今はヤマトの心には自分しか映っていない。
家族も世間もすべてない。
今自分達が考えているのは互いのことだけだった。
いつのまにか彼らはこの様な静かな時を共有できるようになっていた。
共に過ごしていた時間がそれを可能にしていた。
太一にとってその事実は何よりも幸せを感じるものだった。
そっと唇を寄せる。
触れるだけのそれに、ヤマトは安らかな笑みを返した。
ゆっくりと再び眠りに落ちるヤマトを見ながら太一は彼の側でずっとその柔らかな髪を触っていた。

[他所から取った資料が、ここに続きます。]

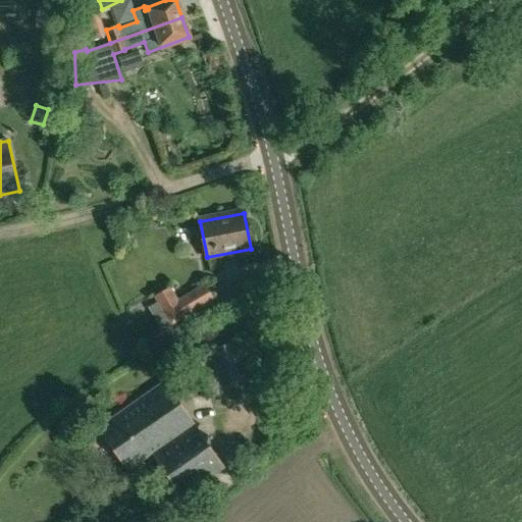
[(153,297),(157,302),(148,307),(161,329),(170,323),(172,326),(188,317),(194,327),(217,313),(211,303),(214,301),(204,284),(177,299),(170,286),(153,297)]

彼が完全に眠りに落ちたのを確認すると太一は安堵と呆れの入り混じったため息をつく。
「あんまり心配かけさせんなよ‥‥」
自分に寄せられる好意を全く自覚していない。
誰かに想いをよせられることなど想像もしていないのだろう。
まるでそんな可能性など初めからこれっぽっちもないとでも言っているようだ。
もちろんそんなのはヤマトの勝手な思い込みにすぎない。
実際彼に不埒な想いを抱く者 _____________________
この場合当然自分は省かれる _____________________
は太一の知っているだけでも両指に余る。
太一は先ほどまでここにいた後輩を思い出した。
たぶん、初めは純粋な好意だけを持っていただろう彼の後輩を。
______________________________ でも
おそらく今は違うだろう。それ以上の感情を大輔は持っている。
帰り際の慌てた態度を思い出す。
きっと大輔はヤマトの首筋に残る痕に気付いたのだろう。
それは彼が間違いなく自分だけのものだという証だった。
今ごろオレへの遠慮とヤマトへの想いの狭間でジレンマに陥ってるのだろうと思うと
少し可哀相な気もした。
だが、そのぐらいの牽制は必要だと思う。
人を突き放したりすることが出来ないヤマトのことだ、
もし大輔に想いを打ち明けられたりしたらきっと拒むことが出来ない。
そしてもちろん受け入れることも出来ず、また一人で悩むことになるだろう。
そうやって自分の内に溜めた思いで内側から侵食されていくことになるのだ。
______________________________ 苦しんで
そんなのは耐えられない。
彼ではなく、自分が。
存外打たれ強いヤマトのことだ、
どれほど苦しんで迷っても最後には納得のいく答えを掴めるだろう。
だがそんな彼を見ているのはもう無理だった。
それが回避できる種類の煩わしさなら自分はどれほどの行為だって厭わないだろう。
間違った想いだろうか。
聞かれれば、きっとそれは間違っているのだろうと思う。
だがそれが何だというのだろう。
自分達の持つ至上のモノに比べて何と安っぽい倫理なのだろうか。
まっさきに切り捨てることが可能な常識など太一には必要なかった。
だから容赦はしない。
彼を苦しめる存在は何であれ。
何かと多い苦労を思い太一は苦笑した。
それは彼が今までに見せた表情の中ではどれよりも人間味溢れたものだった。